_REQUIRED WORK_
Print every line below without adding or leaving out a single word.

(INFORMATION Opens)

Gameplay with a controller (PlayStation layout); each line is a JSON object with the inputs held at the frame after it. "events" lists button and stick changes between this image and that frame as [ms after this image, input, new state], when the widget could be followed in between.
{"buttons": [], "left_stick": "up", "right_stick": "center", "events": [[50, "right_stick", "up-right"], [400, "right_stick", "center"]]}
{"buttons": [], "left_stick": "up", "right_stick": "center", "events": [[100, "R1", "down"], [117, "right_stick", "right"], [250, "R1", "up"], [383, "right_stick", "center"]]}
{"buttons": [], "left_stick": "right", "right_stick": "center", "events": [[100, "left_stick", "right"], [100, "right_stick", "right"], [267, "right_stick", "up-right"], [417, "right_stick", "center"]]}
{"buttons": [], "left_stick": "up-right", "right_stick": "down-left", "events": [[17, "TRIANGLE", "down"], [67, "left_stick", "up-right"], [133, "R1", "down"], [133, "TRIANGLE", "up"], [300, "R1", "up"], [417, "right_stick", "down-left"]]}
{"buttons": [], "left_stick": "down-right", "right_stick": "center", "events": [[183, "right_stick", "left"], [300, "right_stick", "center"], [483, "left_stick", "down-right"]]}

(INFORMATION Closes)

_SOLUTION TO THE EXERCISE_
Gameplay with a controller (PlayStation layout); each line is a JSON object with the inputs held at the frame after it. "events" lists button and stick changes between this image and that frame as [ms after this image, input, new state], when the widget could be followed in between.
{"buttons": [], "left_stick": "up", "right_stick": "center", "events": [[50, "right_stick", "up-right"], [400, "right_stick", "center"]]}
{"buttons": [], "left_stick": "up", "right_stick": "center", "events": [[100, "R1", "down"], [117, "right_stick", "right"], [250, "R1", "up"], [383, "right_stick", "center"]]}
{"buttons": [], "left_stick": "right", "right_stick": "center", "events": [[100, "left_stick", "right"], [100, "right_stick", "right"], [267, "right_stick", "up-right"], [417, "right_stick", "center"]]}
{"buttons": [], "left_stick": "up-right", "right_stick": "down-left", "events": [[17, "TRIANGLE", "down"], [67, "left_stick", "up-right"], [133, "R1", "down"], [133, "TRIANGLE", "up"], [300, "R1", "up"], [417, "right_stick", "down-left"]]}
{"buttons": [], "left_stick": "down-right", "right_stick": "center", "events": [[183, "right_stick", "left"], [300, "right_stick", "center"], [483, "left_stick", "down-right"]]}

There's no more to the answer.